An annulment would render his children illegitimate. And even if he’d had grounds for a divorce, it was a breathtakingly scandalous—and damaging—process.

Lucinda closed her notebook. “Why do Mamma and Miss Yarmouth think so differently about the same thing?”

“It’s like asparagus. You can’t get enough of it; Carlisle hardly ever touches his. Nothing is for everyone.”

“What about you? What do you think about it?”

He’d been expecting the question—this was where the conversation had been inexorably headed. Still he flinched inwardly.

He set aside the watering can, sank down to one knee, and placed his hands on his daughter’s shoulders. “I think it’s the best thing I’ve ever done. Do you know why?”

She shook her head.

“Because it brought me you—and your brother.” He kissed her forehead. “Now let’s eat. I hear we’ll have asparagus again.”

“Something has come up,” said Miss Holmes as she served herself a generous portion from the trifle bowl at the center of the table.

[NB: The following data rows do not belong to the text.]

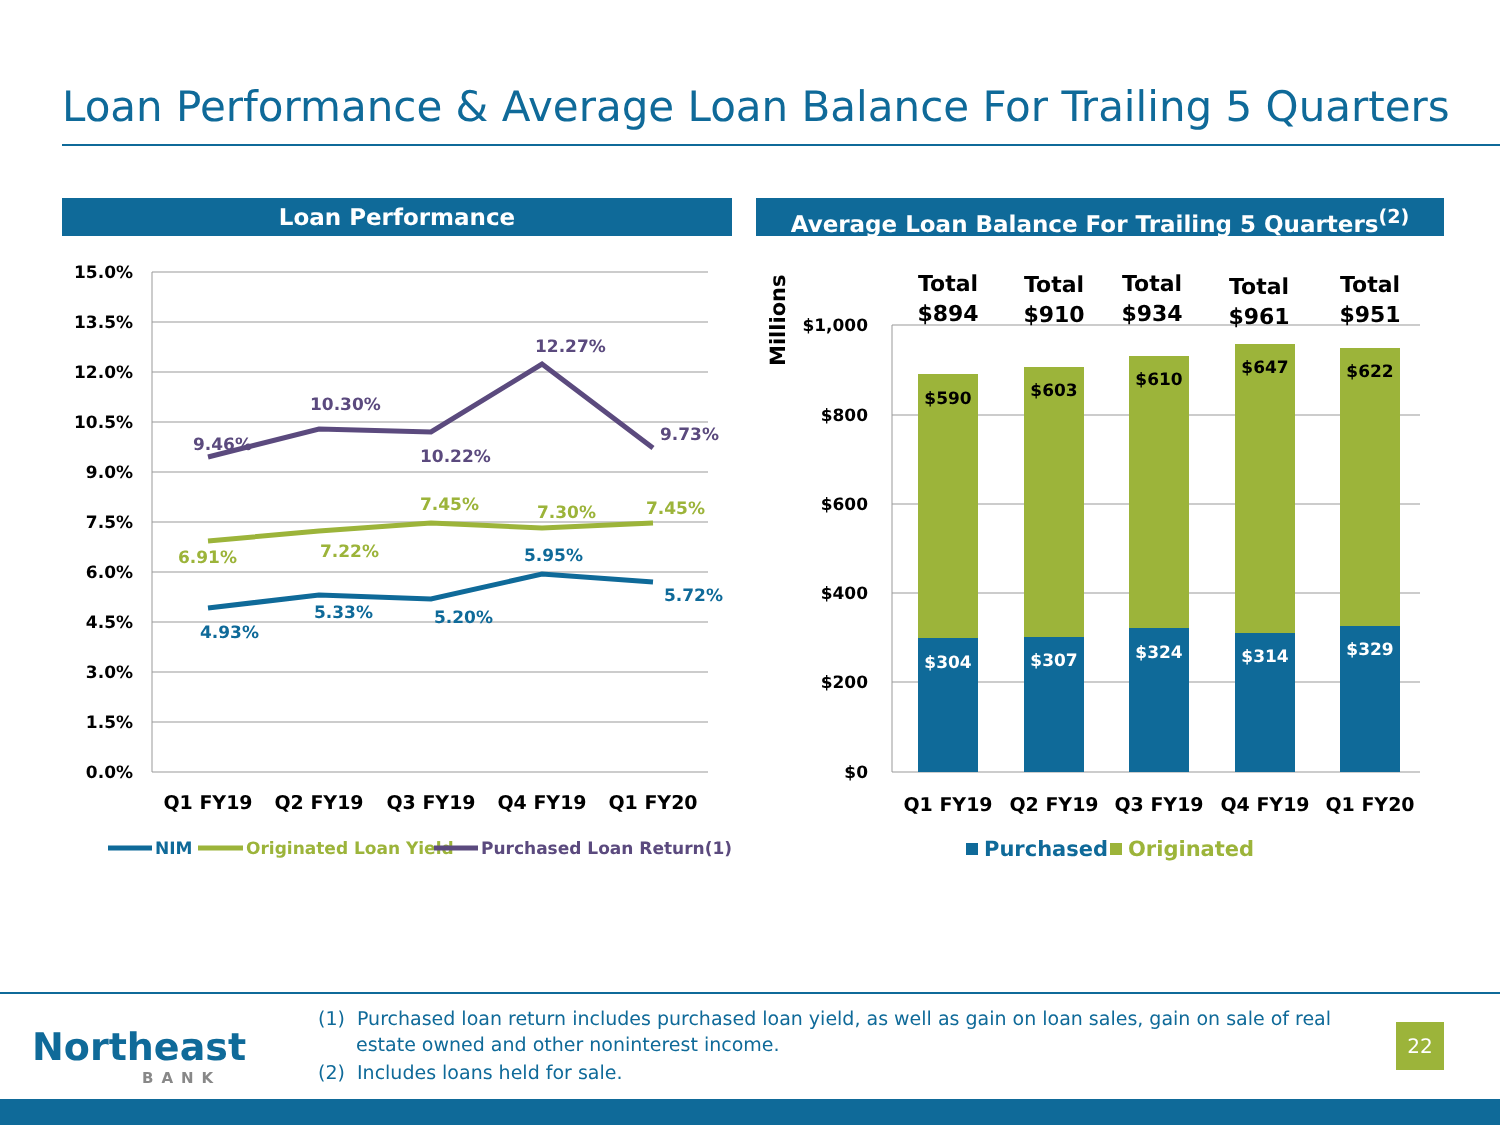Loan Performance & Average Loan Balance For Trailing 5 Quarters
Loan Performance Average Loan Balance For Trailing 5 Quarters<sup>(2)</sup>
15.0%
13.5%
12.0%
10.5%
9.0%
7.5%
6.0%
4.5%
3.0%
1.5%
0.0%
$1,000
$800
$600
$400
$200
$0
9.46%
10.30%
10.22%
12.27%
9.73%
6.91%
7.22%
7.45%
7.30%
7.45%
4.93%
5.33%
5.20%
5.95%
5.72%
Q1 FY19
Q2 FY19
Q3 FY19
Q4 FY19
Q1 FY20
Q1 FY19
Q2 FY19
Q3 FY19
Q4 FY19
Q1 FY20
NIM
Originated Loan Yield
Purchased Loan Return(1)
Millions
$590
$603
$610
$647
$622
$304
$307
$324
$314
$329
Total
$894
Total
$910
Total
$934
Total
$961
Total
$951
Purchased
Originated
Northeast
BANK
(1) Purchased loan return includes purchased loan yield, as well as gain on loan sales, gain on sale of real estate owned and other noninterest income.
(2) Includes loans held for sale.
22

They had been talking about Penelope’s friends from medical school who were shortly to arrive in London. Penelope was intent on organizing a tour of the Scottish Highlands. Mrs. Watson, in between listening to her ideas, pondered whether she ought not to make some changes to the house’s public rooms. They were so very somber, full of deep blues and joyless browns. Practical to be sure—the soot in London would turn everything dark and grimy in time. But perhaps a new wallpaper with leafy designs on a stone-hued background might serve as a compromise?